Choro da patronal continua, com argumentos infundados, mas é preciso resistir

As entidades patronais da saúde estão firmes no “choro” e promovendo uma forte campanha para tentar provar a qualquer preço que não podem arcar com o piso salarial da enfermagem. Depois de serem derrotadas no Senado e na Câmara – com a aprovação do PL 2564 – resultado da mobilização da categoria e da apresentação de estudos consistentes comprovando que há recursos nos setores público e privado para pagar o piso, as entidades patronais que reúnem os grandes hospitais e serviços de saúde agora tentam forçar uma “realidade paralela” dos números.

Semeando inverdades, essas entidades buscam confundir a opinião pública brasileira e os próprios profissionais da enfermagem, enquanto seguem gastando fortunas em obras e pagando altos salários de gestão a seus executivos – frentes que não estão diretamente ligadas ao atendimento da saúde da população. Afirmam também que leitos terão de ser fechados e demissões precisarão ocorrer, apresentando resultados de uma “suposta pesquisa” realizada em agosto deste ano.

De acordo com essa “suposta pesquisa”, será preciso reduzir equipes e investimentos, em função do impacto do piso salarial da enfermagem na folha. Mencionam também a necessidade de fechar cerca de 20 mil leitos em todo país.

As entidades patronais esquecem, porém, de analisar que o fechamento de leitos inviabilizará ainda mais o faturamento das instituições, constituindo uma medida suicida. Também não mencionam a obrigatoriedade do dimensionamento da enfermagem, orientação legal que precisa ser seguida, sob a pena de multas para as instituições.  E mais: esquecem que não pagando o piso conforme prevê a Lei (que está em vigor mesmo com todo choro) estarão gerando um passivo trabalhista enorme para suas gestões.
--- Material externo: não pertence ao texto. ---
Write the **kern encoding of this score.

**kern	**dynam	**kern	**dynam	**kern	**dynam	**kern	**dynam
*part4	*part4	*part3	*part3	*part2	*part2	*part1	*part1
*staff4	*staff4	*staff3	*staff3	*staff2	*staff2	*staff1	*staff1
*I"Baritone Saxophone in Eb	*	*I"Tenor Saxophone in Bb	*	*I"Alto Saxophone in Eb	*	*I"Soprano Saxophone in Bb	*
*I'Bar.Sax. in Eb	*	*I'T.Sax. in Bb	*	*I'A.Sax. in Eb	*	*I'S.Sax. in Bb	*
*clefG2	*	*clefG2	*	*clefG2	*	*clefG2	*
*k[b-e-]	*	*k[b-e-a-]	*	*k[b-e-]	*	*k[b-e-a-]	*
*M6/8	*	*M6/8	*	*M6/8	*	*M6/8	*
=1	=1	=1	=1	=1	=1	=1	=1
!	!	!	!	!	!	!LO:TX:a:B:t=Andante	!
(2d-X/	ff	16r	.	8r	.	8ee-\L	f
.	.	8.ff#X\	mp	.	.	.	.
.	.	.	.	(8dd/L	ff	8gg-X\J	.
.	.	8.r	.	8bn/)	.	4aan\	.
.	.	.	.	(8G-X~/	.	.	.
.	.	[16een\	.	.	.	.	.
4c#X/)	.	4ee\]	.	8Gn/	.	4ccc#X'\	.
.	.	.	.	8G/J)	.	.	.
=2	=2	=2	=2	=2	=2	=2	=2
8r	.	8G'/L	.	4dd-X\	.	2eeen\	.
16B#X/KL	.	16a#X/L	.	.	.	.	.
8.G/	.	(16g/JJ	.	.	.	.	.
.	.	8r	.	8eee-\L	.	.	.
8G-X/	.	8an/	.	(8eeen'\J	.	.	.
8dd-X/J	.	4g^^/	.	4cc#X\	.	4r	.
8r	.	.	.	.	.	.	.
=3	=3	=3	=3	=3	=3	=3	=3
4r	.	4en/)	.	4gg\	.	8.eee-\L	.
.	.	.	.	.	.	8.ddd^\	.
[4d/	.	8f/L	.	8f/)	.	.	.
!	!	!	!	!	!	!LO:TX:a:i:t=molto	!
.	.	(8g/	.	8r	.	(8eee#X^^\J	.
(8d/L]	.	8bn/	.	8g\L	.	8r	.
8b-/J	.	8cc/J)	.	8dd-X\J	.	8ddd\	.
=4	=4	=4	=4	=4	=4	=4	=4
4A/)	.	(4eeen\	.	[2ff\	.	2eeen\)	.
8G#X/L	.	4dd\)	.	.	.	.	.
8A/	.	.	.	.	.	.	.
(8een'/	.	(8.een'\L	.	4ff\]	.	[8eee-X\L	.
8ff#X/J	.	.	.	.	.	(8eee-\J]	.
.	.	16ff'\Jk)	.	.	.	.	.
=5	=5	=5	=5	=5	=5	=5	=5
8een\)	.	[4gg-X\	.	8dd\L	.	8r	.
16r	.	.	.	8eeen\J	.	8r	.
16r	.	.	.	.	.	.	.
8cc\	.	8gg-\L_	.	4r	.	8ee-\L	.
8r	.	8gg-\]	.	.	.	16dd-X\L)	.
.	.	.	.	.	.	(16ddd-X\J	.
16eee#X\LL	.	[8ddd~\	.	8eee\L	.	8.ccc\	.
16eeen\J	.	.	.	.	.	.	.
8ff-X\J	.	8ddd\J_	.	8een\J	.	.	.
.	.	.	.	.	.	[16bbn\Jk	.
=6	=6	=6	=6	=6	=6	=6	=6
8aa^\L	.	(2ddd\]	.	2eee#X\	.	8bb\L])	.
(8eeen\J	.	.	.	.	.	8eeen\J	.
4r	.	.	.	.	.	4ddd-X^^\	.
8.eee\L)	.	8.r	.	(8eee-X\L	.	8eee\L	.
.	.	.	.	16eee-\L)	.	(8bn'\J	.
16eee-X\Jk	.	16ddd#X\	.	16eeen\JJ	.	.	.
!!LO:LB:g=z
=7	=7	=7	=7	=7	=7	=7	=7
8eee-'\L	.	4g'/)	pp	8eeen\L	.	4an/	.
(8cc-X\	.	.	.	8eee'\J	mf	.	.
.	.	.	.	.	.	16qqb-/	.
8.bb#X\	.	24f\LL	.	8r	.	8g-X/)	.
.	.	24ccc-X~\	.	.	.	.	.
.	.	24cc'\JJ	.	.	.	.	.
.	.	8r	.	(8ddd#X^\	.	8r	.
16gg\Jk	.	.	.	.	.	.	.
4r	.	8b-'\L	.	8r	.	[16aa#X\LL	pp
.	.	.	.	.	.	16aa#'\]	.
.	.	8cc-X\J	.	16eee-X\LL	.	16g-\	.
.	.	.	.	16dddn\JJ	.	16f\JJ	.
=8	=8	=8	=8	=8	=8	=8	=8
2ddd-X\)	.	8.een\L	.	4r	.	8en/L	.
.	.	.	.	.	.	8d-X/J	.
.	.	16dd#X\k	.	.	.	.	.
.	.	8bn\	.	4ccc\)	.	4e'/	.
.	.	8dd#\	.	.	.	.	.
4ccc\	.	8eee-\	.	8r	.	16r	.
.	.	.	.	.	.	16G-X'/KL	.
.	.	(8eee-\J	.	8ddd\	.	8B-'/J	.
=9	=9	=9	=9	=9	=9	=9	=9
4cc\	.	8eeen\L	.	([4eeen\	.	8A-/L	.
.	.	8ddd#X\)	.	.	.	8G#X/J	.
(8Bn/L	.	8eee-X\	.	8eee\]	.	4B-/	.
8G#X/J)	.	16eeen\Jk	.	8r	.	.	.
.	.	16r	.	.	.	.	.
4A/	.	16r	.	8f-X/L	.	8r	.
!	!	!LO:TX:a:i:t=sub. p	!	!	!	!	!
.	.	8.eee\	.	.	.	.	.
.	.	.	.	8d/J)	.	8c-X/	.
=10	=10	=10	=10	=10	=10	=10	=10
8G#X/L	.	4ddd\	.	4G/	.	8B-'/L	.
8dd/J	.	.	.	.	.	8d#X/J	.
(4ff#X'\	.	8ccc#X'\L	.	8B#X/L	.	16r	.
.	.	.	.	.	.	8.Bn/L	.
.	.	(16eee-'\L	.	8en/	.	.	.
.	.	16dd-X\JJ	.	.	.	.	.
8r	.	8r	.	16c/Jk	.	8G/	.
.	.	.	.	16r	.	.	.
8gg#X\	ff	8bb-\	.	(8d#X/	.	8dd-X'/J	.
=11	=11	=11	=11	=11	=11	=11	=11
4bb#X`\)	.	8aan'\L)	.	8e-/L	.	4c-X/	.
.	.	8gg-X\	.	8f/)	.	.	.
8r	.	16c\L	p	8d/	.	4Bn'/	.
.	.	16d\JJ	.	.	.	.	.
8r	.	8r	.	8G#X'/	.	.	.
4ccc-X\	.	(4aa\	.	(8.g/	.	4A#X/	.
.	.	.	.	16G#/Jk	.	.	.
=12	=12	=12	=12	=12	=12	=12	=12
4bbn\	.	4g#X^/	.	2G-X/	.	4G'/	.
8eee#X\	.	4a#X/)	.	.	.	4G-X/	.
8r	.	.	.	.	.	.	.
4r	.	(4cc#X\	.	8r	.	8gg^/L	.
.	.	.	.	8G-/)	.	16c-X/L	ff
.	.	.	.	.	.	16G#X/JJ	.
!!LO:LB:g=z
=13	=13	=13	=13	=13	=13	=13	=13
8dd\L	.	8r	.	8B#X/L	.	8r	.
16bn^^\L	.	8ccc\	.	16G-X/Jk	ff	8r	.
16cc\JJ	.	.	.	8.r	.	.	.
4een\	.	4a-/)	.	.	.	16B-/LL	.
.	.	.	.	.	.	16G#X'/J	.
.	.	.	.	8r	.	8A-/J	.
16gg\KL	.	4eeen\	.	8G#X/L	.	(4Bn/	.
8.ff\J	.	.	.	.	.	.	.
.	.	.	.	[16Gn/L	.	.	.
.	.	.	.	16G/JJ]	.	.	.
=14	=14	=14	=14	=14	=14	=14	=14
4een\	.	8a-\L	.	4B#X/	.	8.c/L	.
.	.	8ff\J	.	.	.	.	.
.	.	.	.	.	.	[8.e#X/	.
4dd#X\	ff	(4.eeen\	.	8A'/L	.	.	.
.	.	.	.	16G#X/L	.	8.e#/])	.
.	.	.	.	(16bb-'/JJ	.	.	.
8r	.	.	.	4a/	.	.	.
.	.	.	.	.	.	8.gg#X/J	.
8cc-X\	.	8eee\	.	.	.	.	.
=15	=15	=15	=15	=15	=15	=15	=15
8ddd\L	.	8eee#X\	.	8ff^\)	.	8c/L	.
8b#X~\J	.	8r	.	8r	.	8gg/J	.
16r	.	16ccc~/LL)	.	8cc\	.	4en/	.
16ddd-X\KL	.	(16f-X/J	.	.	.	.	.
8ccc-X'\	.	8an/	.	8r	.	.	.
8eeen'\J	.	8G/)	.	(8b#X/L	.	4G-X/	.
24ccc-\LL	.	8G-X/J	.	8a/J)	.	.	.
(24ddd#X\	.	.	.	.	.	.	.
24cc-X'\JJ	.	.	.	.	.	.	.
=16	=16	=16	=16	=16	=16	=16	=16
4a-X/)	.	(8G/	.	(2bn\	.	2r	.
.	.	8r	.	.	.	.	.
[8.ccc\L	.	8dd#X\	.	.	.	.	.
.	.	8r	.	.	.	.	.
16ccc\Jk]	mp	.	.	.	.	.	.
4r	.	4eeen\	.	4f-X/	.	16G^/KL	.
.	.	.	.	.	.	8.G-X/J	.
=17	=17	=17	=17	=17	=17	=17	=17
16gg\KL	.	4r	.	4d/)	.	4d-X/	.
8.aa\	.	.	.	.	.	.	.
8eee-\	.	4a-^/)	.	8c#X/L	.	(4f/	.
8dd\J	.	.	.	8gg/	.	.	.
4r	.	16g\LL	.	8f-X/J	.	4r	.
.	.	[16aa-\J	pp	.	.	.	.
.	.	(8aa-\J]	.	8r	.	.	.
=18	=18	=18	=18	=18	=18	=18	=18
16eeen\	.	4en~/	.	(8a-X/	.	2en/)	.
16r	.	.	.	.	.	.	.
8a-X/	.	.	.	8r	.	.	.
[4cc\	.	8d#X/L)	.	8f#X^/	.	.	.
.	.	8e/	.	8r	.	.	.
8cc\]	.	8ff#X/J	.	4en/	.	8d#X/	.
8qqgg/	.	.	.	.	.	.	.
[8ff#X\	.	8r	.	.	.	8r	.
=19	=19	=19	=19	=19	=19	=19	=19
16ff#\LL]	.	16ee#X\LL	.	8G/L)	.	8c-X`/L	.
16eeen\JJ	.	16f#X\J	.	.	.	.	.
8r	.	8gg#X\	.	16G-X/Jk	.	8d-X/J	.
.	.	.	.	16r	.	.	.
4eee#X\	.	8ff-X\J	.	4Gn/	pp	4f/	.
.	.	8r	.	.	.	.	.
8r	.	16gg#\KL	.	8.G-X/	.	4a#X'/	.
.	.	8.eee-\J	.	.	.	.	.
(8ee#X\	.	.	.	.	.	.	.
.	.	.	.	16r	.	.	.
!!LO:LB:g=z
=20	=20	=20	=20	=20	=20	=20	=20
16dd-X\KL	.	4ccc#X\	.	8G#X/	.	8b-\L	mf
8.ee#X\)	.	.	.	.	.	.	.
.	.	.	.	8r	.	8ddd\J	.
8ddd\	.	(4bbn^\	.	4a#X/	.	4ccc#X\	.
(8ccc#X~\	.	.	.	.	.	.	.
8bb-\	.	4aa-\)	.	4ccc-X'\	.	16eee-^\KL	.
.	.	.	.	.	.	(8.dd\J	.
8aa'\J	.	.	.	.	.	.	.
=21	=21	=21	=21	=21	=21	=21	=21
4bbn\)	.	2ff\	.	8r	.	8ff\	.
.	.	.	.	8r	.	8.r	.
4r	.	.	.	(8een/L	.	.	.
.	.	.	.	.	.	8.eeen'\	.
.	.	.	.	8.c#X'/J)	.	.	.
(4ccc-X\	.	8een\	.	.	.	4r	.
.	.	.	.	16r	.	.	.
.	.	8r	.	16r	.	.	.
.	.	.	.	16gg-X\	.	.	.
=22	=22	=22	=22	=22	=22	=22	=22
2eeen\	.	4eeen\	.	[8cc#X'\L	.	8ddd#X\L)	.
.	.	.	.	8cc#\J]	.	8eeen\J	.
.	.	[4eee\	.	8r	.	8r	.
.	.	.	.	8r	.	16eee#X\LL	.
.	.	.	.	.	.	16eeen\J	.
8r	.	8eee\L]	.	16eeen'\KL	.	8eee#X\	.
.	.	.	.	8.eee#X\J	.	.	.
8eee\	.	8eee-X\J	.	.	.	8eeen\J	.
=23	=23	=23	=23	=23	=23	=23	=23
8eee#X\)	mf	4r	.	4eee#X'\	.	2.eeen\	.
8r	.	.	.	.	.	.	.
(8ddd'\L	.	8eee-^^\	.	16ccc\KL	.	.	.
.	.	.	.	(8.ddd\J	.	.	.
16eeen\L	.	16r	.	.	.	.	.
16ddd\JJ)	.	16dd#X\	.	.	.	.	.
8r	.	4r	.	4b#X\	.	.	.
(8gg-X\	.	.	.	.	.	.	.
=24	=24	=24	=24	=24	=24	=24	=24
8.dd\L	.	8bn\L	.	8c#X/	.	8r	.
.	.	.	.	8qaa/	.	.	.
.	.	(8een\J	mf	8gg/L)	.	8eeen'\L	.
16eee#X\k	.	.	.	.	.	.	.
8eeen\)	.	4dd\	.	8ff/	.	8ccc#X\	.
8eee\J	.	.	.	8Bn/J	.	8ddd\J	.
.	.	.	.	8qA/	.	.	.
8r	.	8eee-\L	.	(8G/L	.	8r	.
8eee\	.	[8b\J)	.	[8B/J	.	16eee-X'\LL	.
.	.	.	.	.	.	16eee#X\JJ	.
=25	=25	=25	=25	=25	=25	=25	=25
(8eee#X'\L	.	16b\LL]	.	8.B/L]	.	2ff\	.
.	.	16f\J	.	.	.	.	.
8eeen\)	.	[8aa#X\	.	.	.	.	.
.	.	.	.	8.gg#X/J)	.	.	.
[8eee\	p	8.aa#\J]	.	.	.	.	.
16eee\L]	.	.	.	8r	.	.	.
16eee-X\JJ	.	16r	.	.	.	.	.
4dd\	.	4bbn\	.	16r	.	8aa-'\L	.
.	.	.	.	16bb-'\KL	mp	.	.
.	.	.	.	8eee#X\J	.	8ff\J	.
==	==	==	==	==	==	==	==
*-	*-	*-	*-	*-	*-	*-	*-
Constroem uma narrativa que subestima a inteligência das pessoas, principalmente aqueles que sabem na prática a importância da enfermagem. E o porta-voz desse alarmista discurso é o ex-governador do RS Antônio Britto, atual diretor-executivo da Associação Nacional de Hospitais Privados (Anahp).

Será que o piso salarial da enfermagem não está sendo usado como desculpa para esconder problemas maiores de gestão dos hospitais? É muito cômodo fazer a enfermagem pagar a conta, mantendo salários milionários a superintendentes e gestores e obras superfaturadas com mármore pelos corredores das instituições.

Não é isso que a população necessita. Os brasileiros precisam saúde de qualidade e isso passa necessariamente por cuidado especializado e humanizado, feito pela enfermagem e pelas equipes multidisciplinares de saúde.

Já passou da hora de valorizar não somente a enfermagem mas todos os profissionais da saúde, que mostraram sua garra durante a pandemia e sempre estiveram na linha de frente da saúde da população.

O momento é de resistir. Fomos vitoriosos(as) até agora, não podemos esmorecer. A luta será árdua, mas temos a população ao nosso lado.

Precisamos fortalecer os sindicatos, pois eles são nosso instrumento de lutas. O SERGS – primeiro sindicato de enfermeiros do Brasil – criado em plena Ditadura Militar – não irá esmorecer nessa hora e tomará todas as medidas cabíveis para proteger sua base no Rio Grande do Sul, somando aos sindicatos e entidades dos demais estados da federação para garantir o pagamento do Piso Salarial.

Venha com a gente nessa luta, mobilize seus colegas, denuncie qualquer irregularidade. Estamos do lado certo da história e na defesa da saúde de qualidade para todos(as), com valorização dos profissionais.